Interview mit Christian Bartenbach
Vom Stemmer zum Leuchter


Der Tiroler Lichtpionier über seine leuchtenden Anfänge an der Universität Innsbruck, die ­Zusammenarbeit mit heimischen Psychologen und die Bedeutung der Visualität für die Architektur.

 

ZUKUNFT: Das Jahr 2015 wurde von der UNESCO zum Jahr des Lichts ausgerufen. Was verbindet ein Licht-Experte wie Christian Bartenbach mit so einem Würdigungsjahr?

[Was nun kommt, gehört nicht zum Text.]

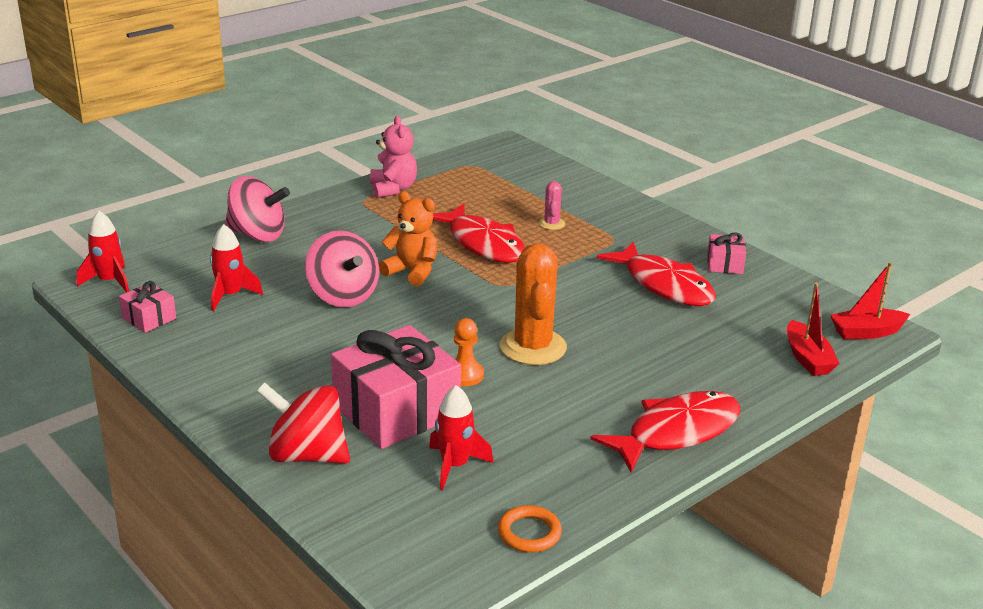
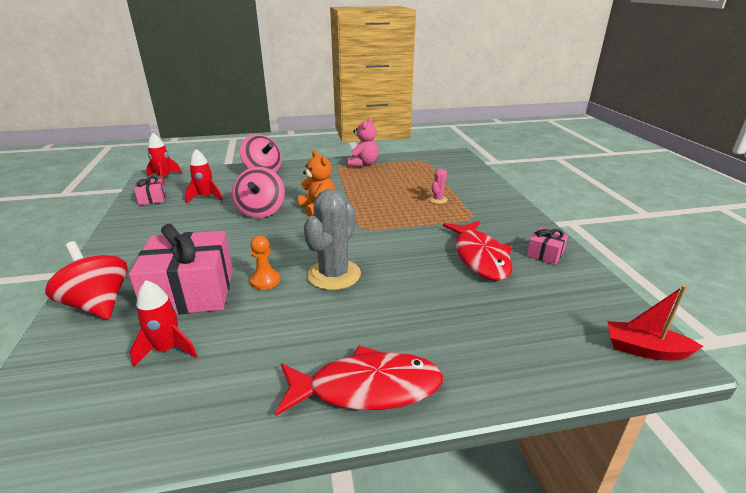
camera: 30 degrees right, 0 degrees up
red fish [433,204,525,263] -> none
orange ring [498,505,562,552] -> none
orange cactus [500,243,567,365] -> grey cactus [304,189,361,290]
red boat [787,283,840,376] -> none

CHRISTIAN BARTENBACH: Aus meiner Sicht ist es natürlich für uns und unsere Tätigkeit gut, da man auf das Licht aufmerksam wird. Das ist notwendig, weil – wie es der amerikanische Psychologe James J. Gibson formuliert hat – Licht nicht sichtbar ist, aber sichtbar macht. Das heißt, wir sehen Licht nicht unmittelbar, sondern nur an seinen Wirkungen. Darin steckt eine Abstraktion, was es auch schwierig macht: Ich muss mir die Wirkung von etwas, was ich nicht sehe, vorstellen können. Ich muss also das Erscheinungsbild in meinem Kopf bilden und dann das Licht zuordnen, dass es so wird. Das macht unseren Beruf auch schwierig.

 

ZUKUNFT: Wird Licht in unserer Gesellschaft unterschätzt?

CHRISTIAN BARTENBACH: Licht hat die Bedeutung, dass circa 80 Prozent unserer Informationsvermittlung visuell sind. Bei der sensorischen, aber auch der neurologischen Informationsverarbeitung spielt Licht eine entscheidende Rolle. Der Mensch ist also, wie es die Psychologen sagen, ein Augentier. Auch betont die Neurologie immer mehr die große Bedeutung der Visualität, der visuellen Verarbeitung – das hat in meinen Augen eine große Bedeutung für die Zukunft und wird die Forschung bestimmen. Dieser Bedeutung von Licht ist man sich aber nicht bewusst.

 

ZUKUNFT: Können Sie das konkretisieren??

CHRISTIAN BARTENBACH: Nur ein Beispiel, die Ausbildung der Architekten. Architektur denkt überwiegend visuell, das „Lichtfach“, die visuelle Wahrnehmung, gibt es im Unterricht aber nicht. Gerade aufgrund des Echos auf dieses Thema und der Begeisterung von Studenten, mit denen ich bei Lehraufträgen und Gastprofessuren an den Universitäten Innsbruck, München, Kassel und Wien zu tun hatte, habe ich die Bartenbach Akademie gegründet.

 

ZUKUNFT: An der Sie unter anderem den Universitätslehrgang „Lichtgestaltung“ angeboten haben…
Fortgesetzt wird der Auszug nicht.